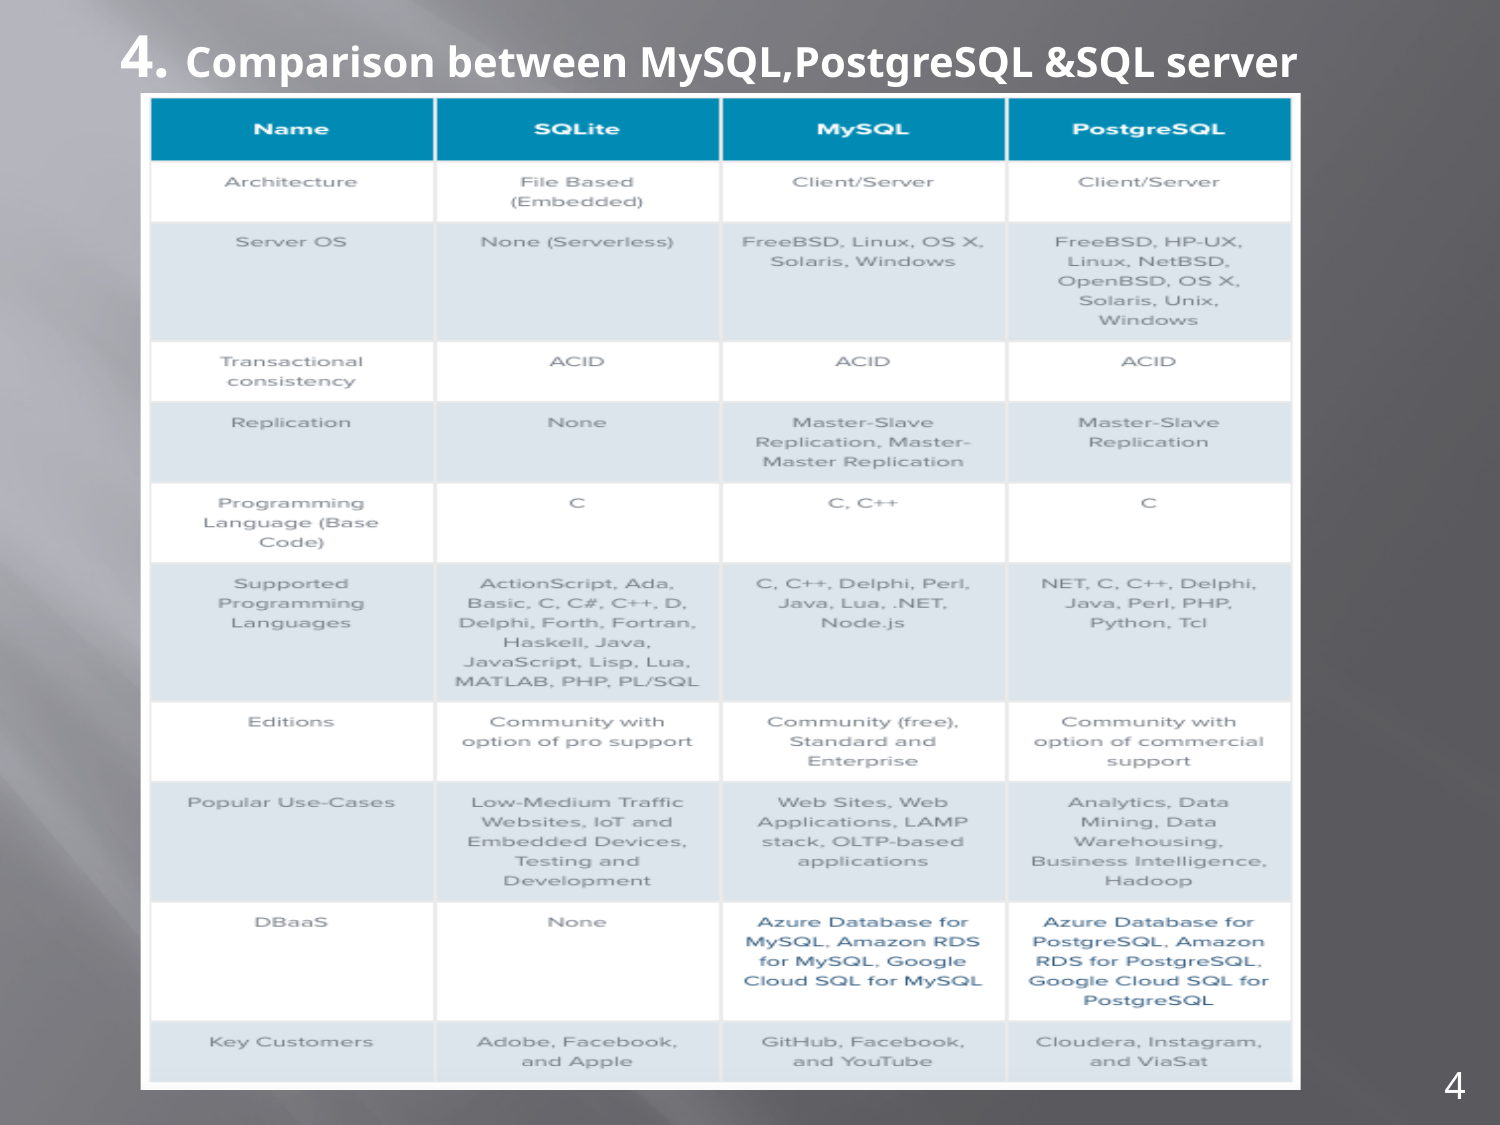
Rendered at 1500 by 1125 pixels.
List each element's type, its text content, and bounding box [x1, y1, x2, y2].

picture [140, 93, 1301, 1091]
text_box 4 [1429, 1054, 1500, 1115]
text_box 4. Comparison between MySQL,PostgreSQL &SQL server [105, 11, 1453, 97]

Problem to solve | Your task is to retype the records above in full and exactly, omitting the pictures.

Solution to this problem |
Rendered at 1500 by 1125 pixels.
List each element's type, its text content, and bounding box [x1, y1, x2, y2].

picture [140, 93, 1301, 1091]
text_box 4 [1429, 1054, 1500, 1115]
text_box 4. Comparison between MySQL,PostgreSQL &SQL server [105, 11, 1453, 97]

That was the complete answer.